■ TASK PROMPT: Reproduce exactly the final portion of the data: every line from the one containing "5330496 | 6131395" through the last line, inclusive.

-------- GIVEN RECORDS --------

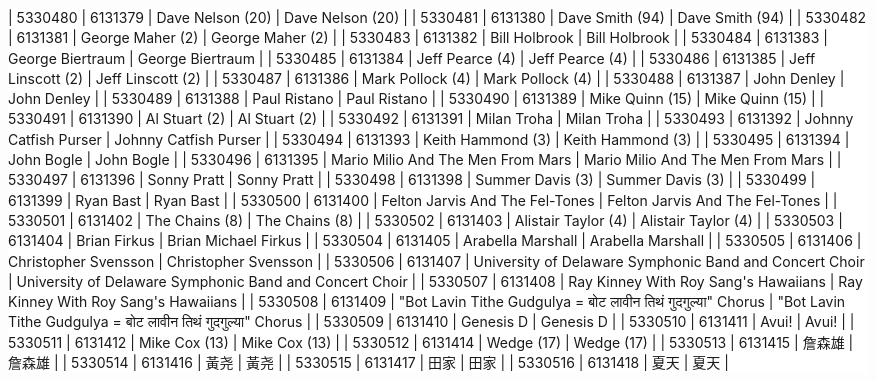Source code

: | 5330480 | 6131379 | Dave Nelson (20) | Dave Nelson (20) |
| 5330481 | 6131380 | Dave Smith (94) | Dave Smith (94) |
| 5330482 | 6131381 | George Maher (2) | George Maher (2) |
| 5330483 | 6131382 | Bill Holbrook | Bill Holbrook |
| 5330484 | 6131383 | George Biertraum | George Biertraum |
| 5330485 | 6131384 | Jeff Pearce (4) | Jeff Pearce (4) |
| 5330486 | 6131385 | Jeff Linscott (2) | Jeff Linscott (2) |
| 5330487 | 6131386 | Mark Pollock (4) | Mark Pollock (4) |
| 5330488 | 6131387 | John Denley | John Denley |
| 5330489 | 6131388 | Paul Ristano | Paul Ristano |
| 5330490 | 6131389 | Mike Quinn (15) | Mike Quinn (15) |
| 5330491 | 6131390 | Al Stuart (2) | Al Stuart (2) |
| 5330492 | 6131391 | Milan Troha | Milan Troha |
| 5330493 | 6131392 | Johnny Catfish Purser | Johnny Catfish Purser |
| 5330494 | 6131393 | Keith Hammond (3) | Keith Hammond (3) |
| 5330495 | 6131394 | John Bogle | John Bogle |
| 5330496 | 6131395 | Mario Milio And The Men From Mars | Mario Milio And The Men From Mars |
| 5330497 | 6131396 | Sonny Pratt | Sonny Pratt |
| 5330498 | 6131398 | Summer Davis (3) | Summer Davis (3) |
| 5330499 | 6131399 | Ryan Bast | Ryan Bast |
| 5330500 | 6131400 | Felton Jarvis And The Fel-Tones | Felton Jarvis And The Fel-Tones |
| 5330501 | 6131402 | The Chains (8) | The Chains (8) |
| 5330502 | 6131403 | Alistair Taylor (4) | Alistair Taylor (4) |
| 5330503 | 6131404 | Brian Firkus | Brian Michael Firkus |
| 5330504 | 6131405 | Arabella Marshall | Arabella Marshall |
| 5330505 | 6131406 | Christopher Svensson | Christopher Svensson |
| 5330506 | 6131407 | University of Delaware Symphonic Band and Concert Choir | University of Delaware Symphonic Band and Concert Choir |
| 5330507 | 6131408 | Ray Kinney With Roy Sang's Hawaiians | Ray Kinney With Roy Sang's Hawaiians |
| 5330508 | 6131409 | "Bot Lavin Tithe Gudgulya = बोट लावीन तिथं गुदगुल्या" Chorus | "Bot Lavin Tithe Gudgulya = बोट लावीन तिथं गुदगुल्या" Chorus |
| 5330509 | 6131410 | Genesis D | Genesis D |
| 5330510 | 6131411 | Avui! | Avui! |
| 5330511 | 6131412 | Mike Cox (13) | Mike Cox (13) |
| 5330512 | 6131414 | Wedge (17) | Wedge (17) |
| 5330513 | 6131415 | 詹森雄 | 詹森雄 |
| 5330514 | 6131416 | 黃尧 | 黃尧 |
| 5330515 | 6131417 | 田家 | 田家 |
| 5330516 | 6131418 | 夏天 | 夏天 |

--------

■ ANSWER TO THE PROBLEM:
| 5330496 | 6131395 | Mario Milio And The Men From Mars | Mario Milio And The Men From Mars |
| 5330497 | 6131396 | Sonny Pratt | Sonny Pratt |
| 5330498 | 6131398 | Summer Davis (3) | Summer Davis (3) |
| 5330499 | 6131399 | Ryan Bast | Ryan Bast |
| 5330500 | 6131400 | Felton Jarvis And The Fel-Tones | Felton Jarvis And The Fel-Tones |
| 5330501 | 6131402 | The Chains (8) | The Chains (8) |
| 5330502 | 6131403 | Alistair Taylor (4) | Alistair Taylor (4) |
| 5330503 | 6131404 | Brian Firkus | Brian Michael Firkus |
| 5330504 | 6131405 | Arabella Marshall | Arabella Marshall |
| 5330505 | 6131406 | Christopher Svensson | Christopher Svensson |
| 5330506 | 6131407 | University of Delaware Symphonic Band and Concert Choir | University of Delaware Symphonic Band and Concert Choir |
| 5330507 | 6131408 | Ray Kinney With Roy Sang's Hawaiians | Ray Kinney With Roy Sang's Hawaiians |
| 5330508 | 6131409 | "Bot Lavin Tithe Gudgulya = बोट लावीन तिथं गुदगुल्या" Chorus | "Bot Lavin Tithe Gudgulya = बोट लावीन तिथं गुदगुल्या" Chorus |
| 5330509 | 6131410 | Genesis D | Genesis D |
| 5330510 | 6131411 | Avui! | Avui! |
| 5330511 | 6131412 | Mike Cox (13) | Mike Cox (13) |
| 5330512 | 6131414 | Wedge (17) | Wedge (17) |
| 5330513 | 6131415 | 詹森雄 | 詹森雄 |
| 5330514 | 6131416 | 黃尧 | 黃尧 |
| 5330515 | 6131417 | 田家 | 田家 |
| 5330516 | 6131418 | 夏天 | 夏天 |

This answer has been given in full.